Como sostienen los mencionados profesores Sevilla y Castells, un modelo confederal, en el que cada C.A. negocia con el Estado central, al estilo de lo que ya sucede en los territorios forales, y que pretende también Catalunya, supone que las haciendas regionales establecen todos sus impuestos, mientras que la hacienda central se financia con transferencias de aquéllas, perdiéndose uno de los aspectos más importantes que definen a un Estado: su capacidad de fijar la política fiscal; es decir, prestar los servicios que le competen y, sobre todo, establecer políticas de redistribución de la renta entre todos los ciudadanos del Estado. En un modelo confederal, los recursos para llevar a cabo una política de equidad interregional serían negociables con cada C.A., dejando, en consecuencia, de ser una responsabilidad exclusiva del gobierno central el grado de progresividad del sistema fiscal, el volumen de gasto de la hacienda central y el nivel de servicios que ésta garantizase a todas las regiones.
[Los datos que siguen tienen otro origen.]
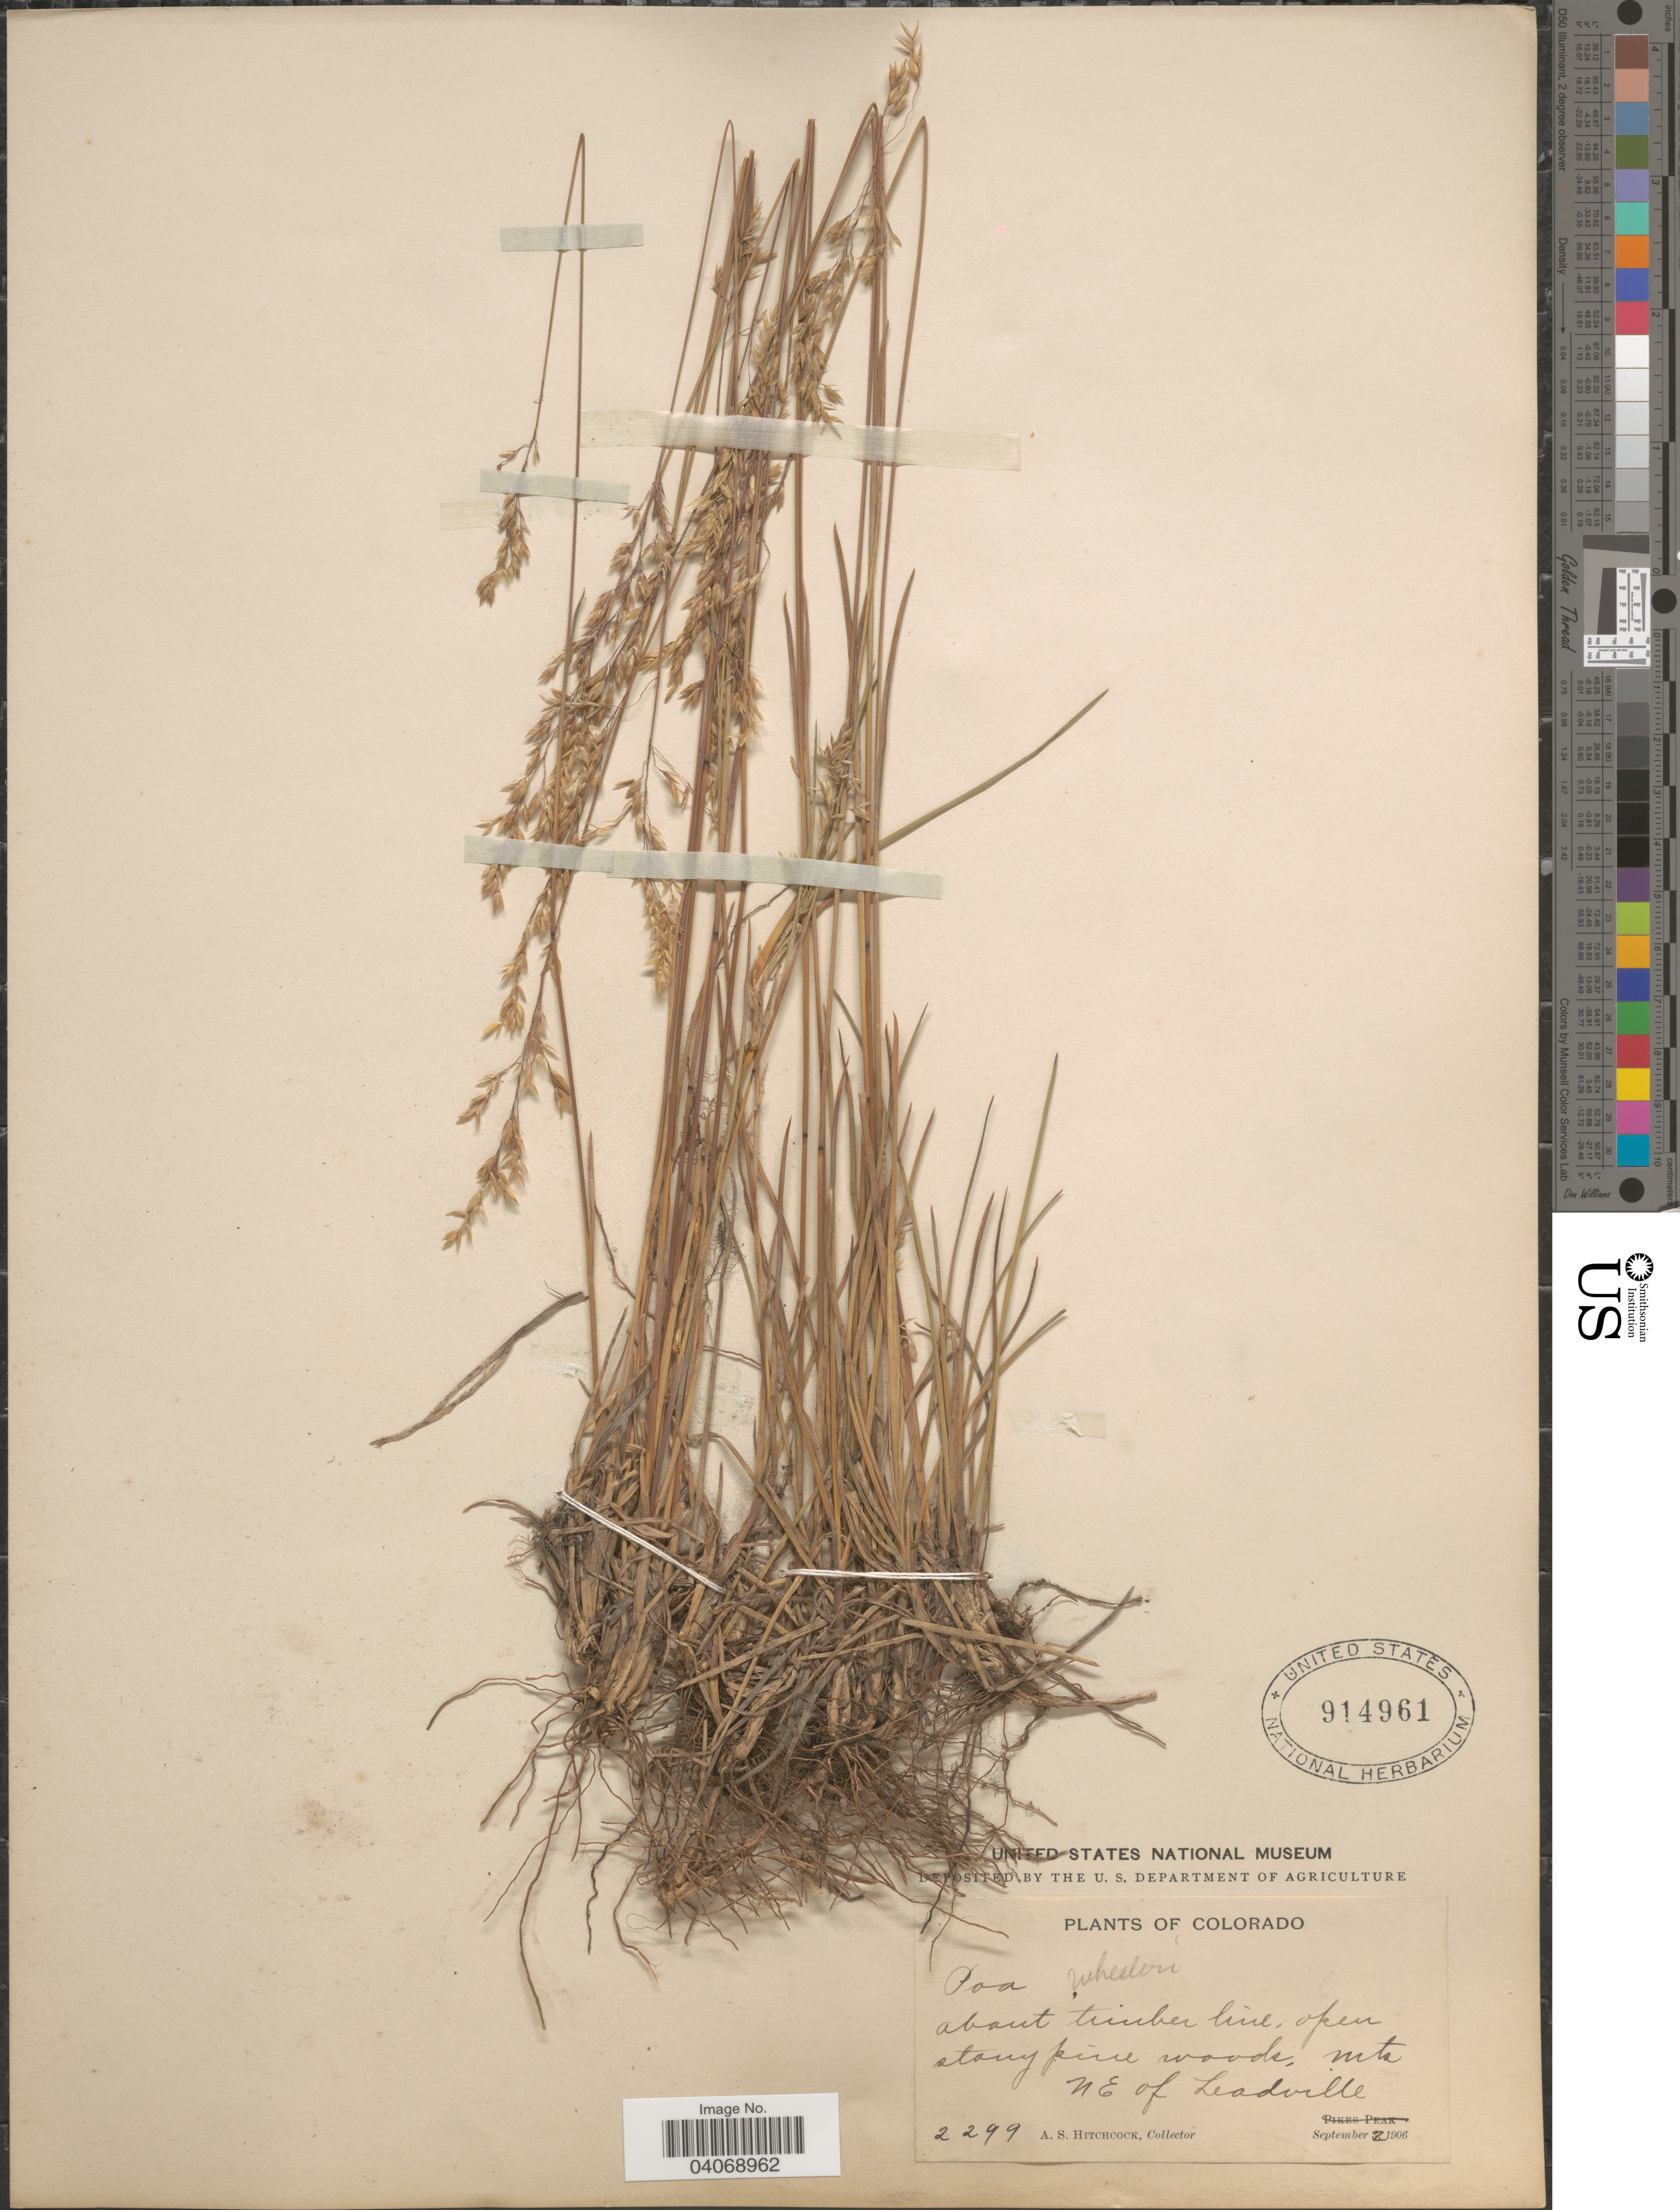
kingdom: Plantae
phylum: Tracheophyta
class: Liliopsida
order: Poales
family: Poaceae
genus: Poa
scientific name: Poa wheeleri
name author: Vasey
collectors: A. S. Hitchcock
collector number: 2299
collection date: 1906-09-02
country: United States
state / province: Colorado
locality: About timber line, open stony pine woods, Mts NE of Leadville.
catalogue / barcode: US 914961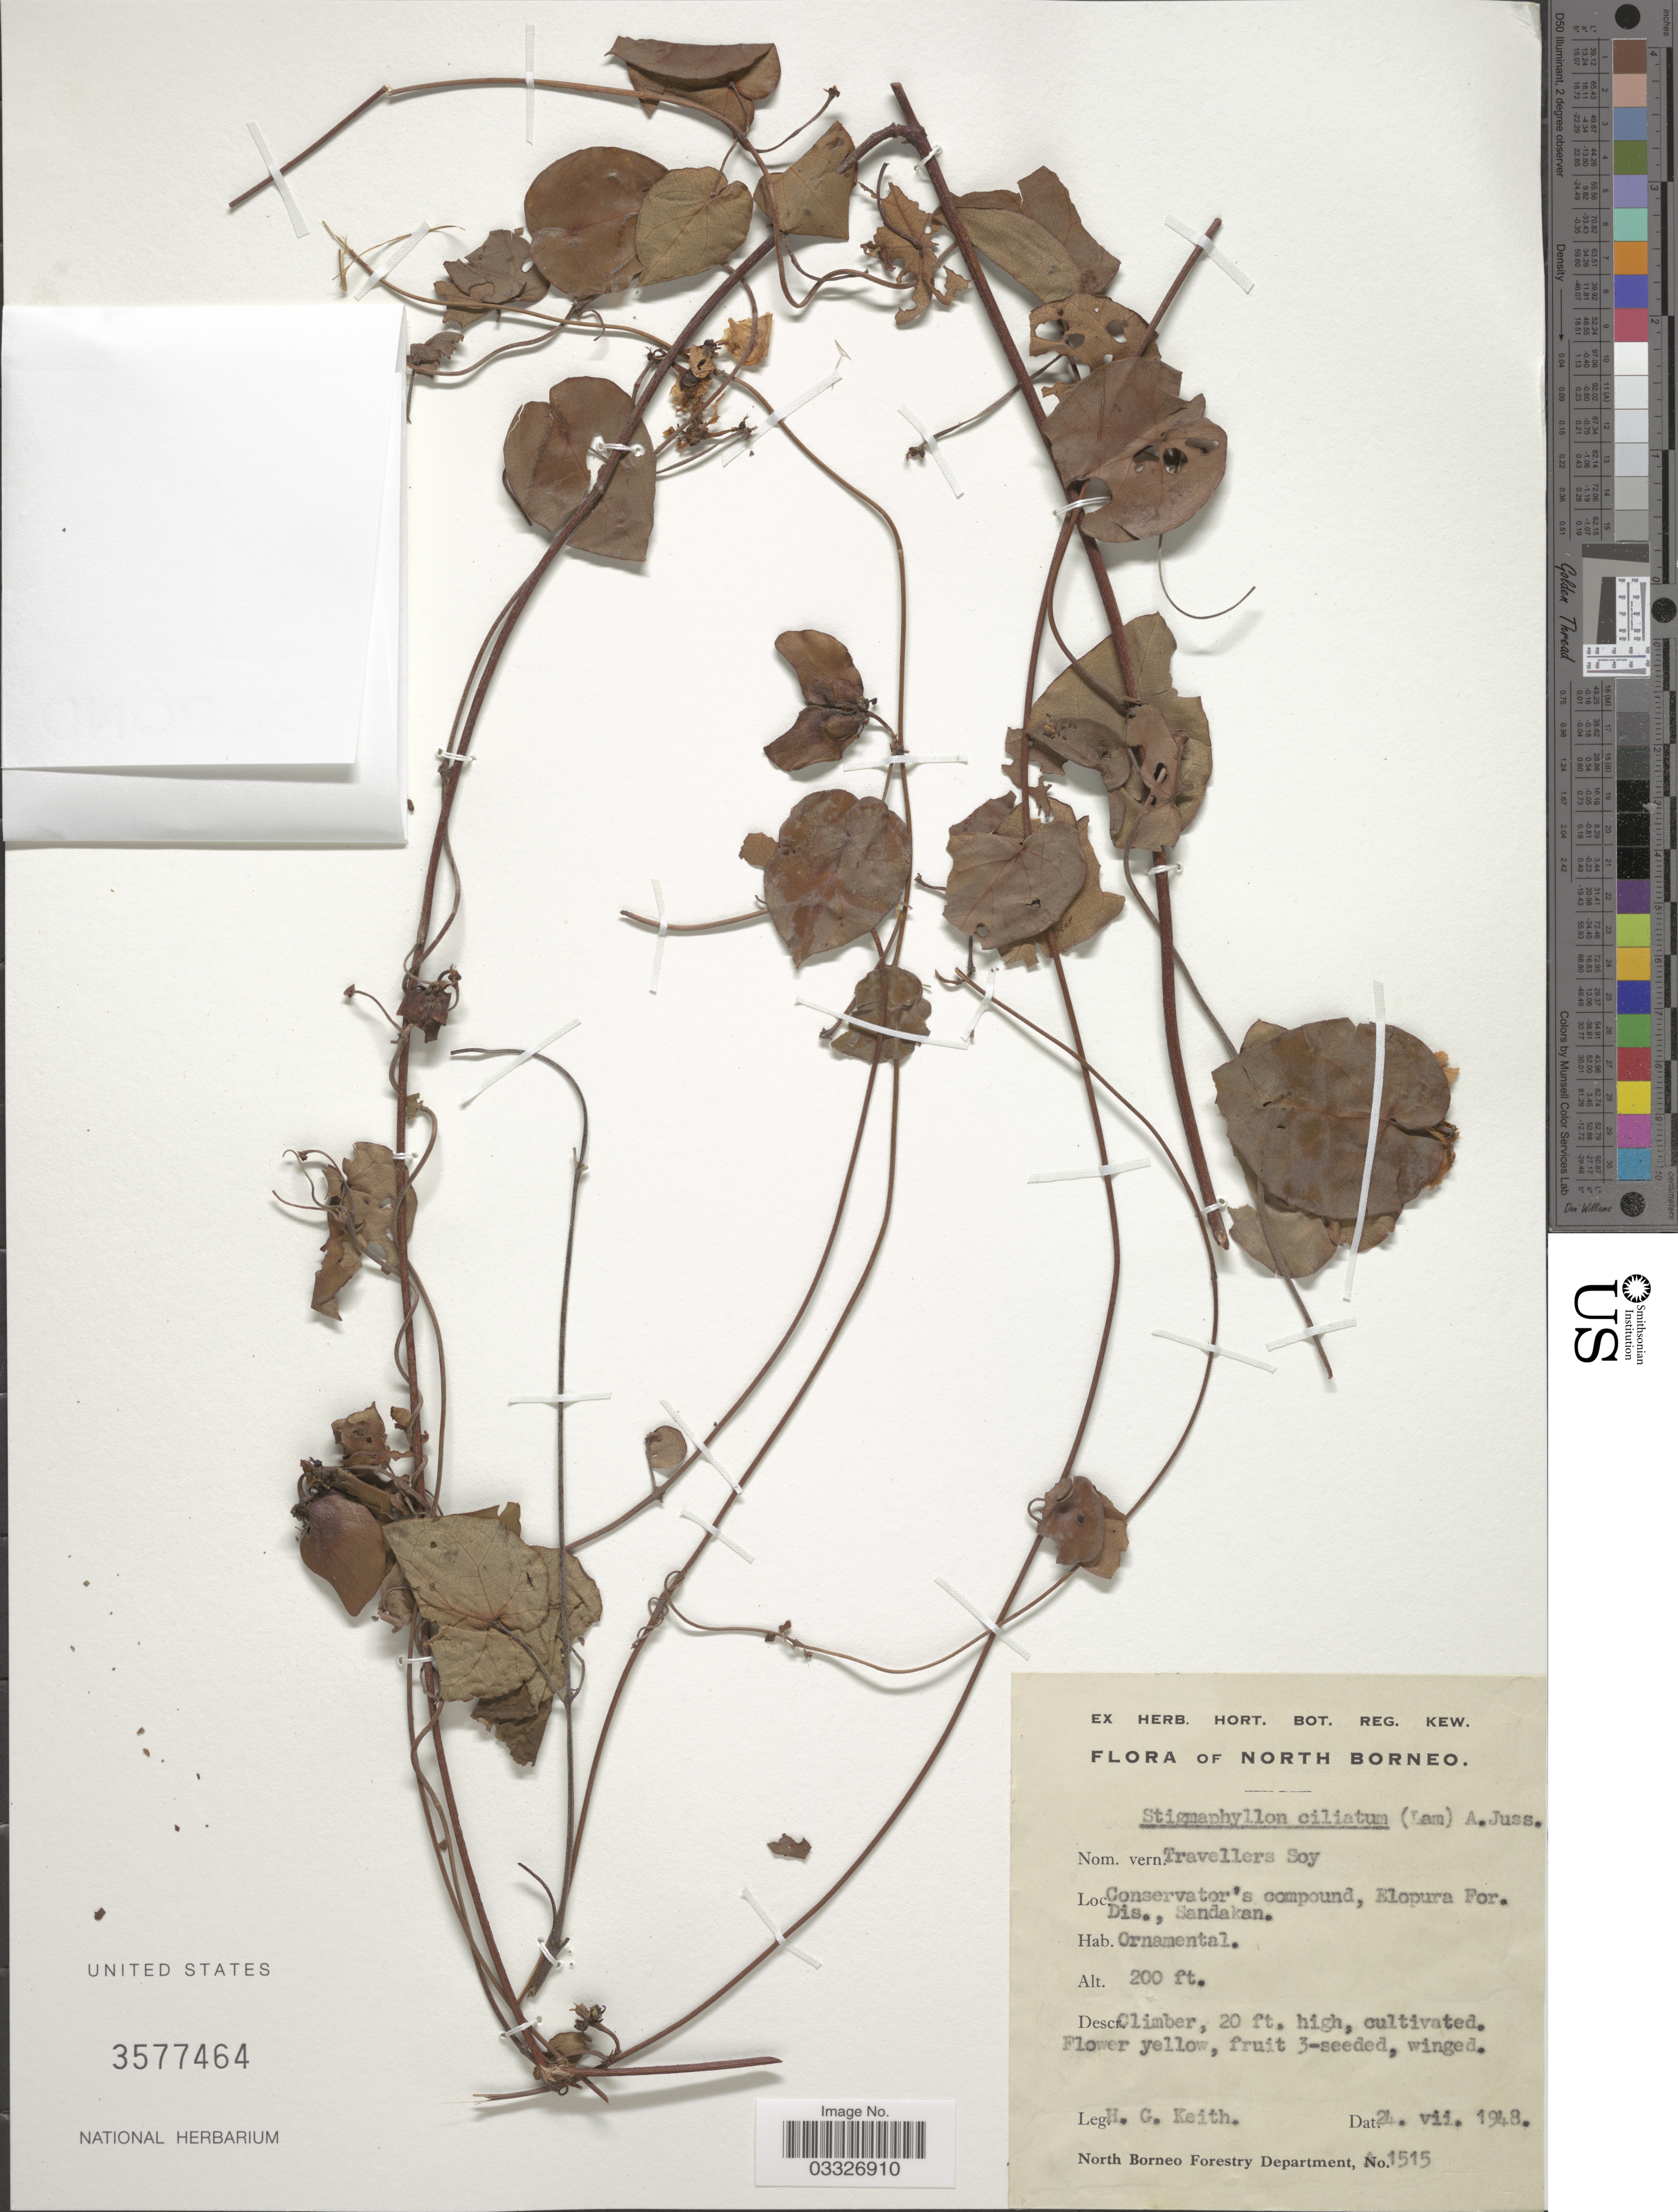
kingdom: Plantae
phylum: Tracheophyta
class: Magnoliopsida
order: Malpighiales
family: Malpighiaceae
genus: Stigmaphyllon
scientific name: Stigmaphyllon ciliatum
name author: (L.) A. Juss.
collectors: H. Keith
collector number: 1515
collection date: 1948-07-24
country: Malaysia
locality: North Borneo. Conservator's compound, Elopura For. Dis. Sandakan.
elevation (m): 61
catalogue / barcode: US 3577464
Que una C.A. de alto PIB/habitante tenga un saldo fiscal negativo no significa un agravio mayor que el que podría aducir un ciudadano con elevadas rentas que se quejara de que no tuviera derecho a las mismas subvenciones que el de rentas bajas. En definitiva, incluso con saldo negativo, una C.A. puede estar siendo beneficiada en dicho saldo debido a la debilidad de la progresividad del impuesto, salvo que no se sintiera implicada en el bienestar del resto de las CC.AA.
En mi opinión, el nacionalismo nos ha metido en un debate falso: el de la distribución de los recursos públicos entre CC.AA., cuando, por lo menos desde el punto de vista de la socialdemocracia, el debate debe ser el de la distribución de los recursos públicos entre los ciudadanos, pertenezcan a la C.A. que pertenezcan o, cada vez más, pertenezcan al Estado de la U.E. que pertenezcan.